• _Brano riportato_
*-*-*

27 ottobre 2008
Diario del vostro blogger infiltrato al festival del film di Roma 2008 - giorno 3
3° giorno Venerdì 24 Ottobre
allora oggi la sinistra non è stata un frammento, è arrivata la protesta universitaria, si è fatta sentire, vedere. La protesta, credo lor signori lo sappiano, è contro l’obbrobriosa demolizione dell’università pubblica-legge 133- che fanno passare come riforma. Non mi dilungo ma qui trovate varie informazioni.
All’inizio, quando è arrivata l’Onda- così si son ribattezzati- ero in sala, e ci sono stati -mi è stato riportato- scontri, nel senso che la polizia ha impedito con manganellate l’ingresso al gruppo che accoreva, insomma la polizia ha menato. Poi la situazione si è un po’ tranquillizzata, quando sono uscito io erano tutti seduti davanti all’ingresso-con la libreria che intanto aveva tirato giù le serrande, e non faceva ‘na bella impressione- bloccando il tappeto rosso e parte dell’accesso, chiedendo di poter entrare tutti in nome della cultura libera per tutti. L’entrata del pubblico al festival non era comunque ostacolata del tutto.

*-*-*

• _Da fare_
Ricopia alla lettera il brano, partendo da "27 ottobre 2008" e arrivando fino a "trovate varie informazioni.". Basati soltanto sul brano, senza ricorrere ad altre fonti.

• _Voci fornite_
*-*-*

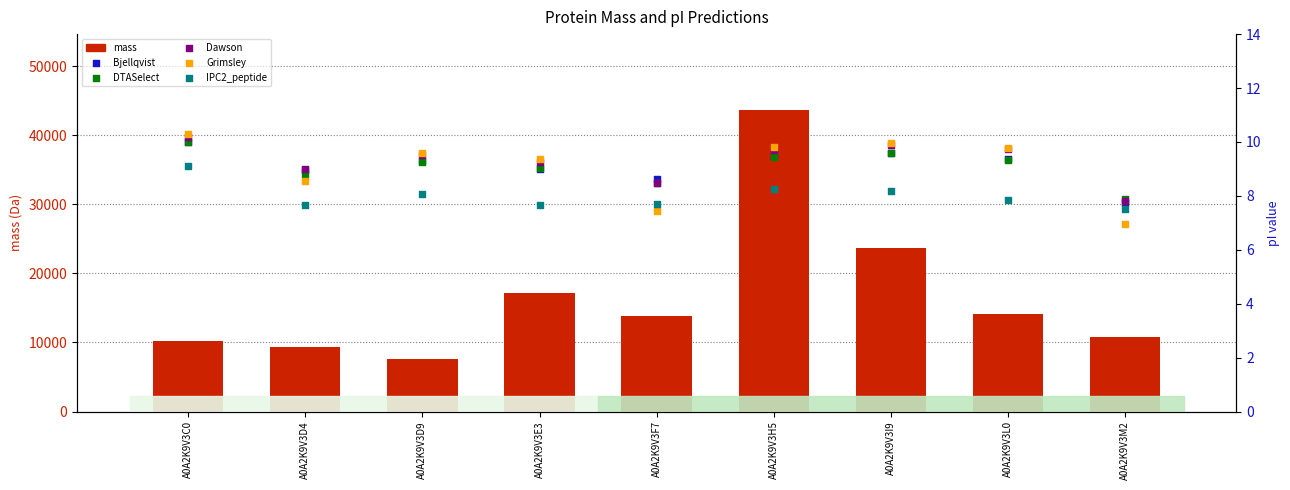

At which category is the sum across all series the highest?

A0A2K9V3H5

*-*-*

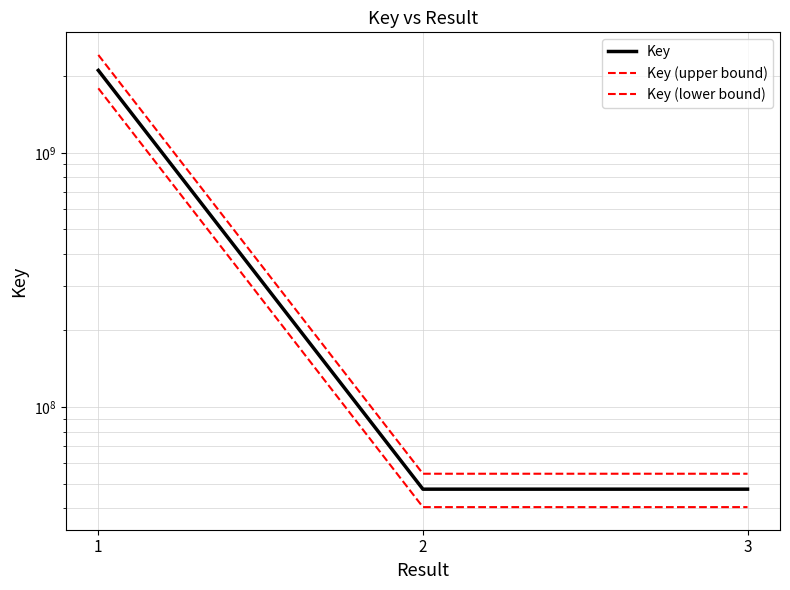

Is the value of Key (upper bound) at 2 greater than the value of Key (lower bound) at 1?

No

*-*-*

• _Risultato dell'esercizio_
27 ottobre 2008
Diario del vostro blogger infiltrato al festival del film di Roma 2008 - giorno 3
3° giorno Venerdì 24 Ottobre
allora oggi la sinistra non è stata un frammento, è arrivata la protesta universitaria, si è fatta sentire, vedere. La protesta, credo lor signori lo sappiano, è contro l’obbrobriosa demolizione dell’università pubblica-legge 133- che fanno passare come riforma. Non mi dilungo ma qui trovate varie informazioni.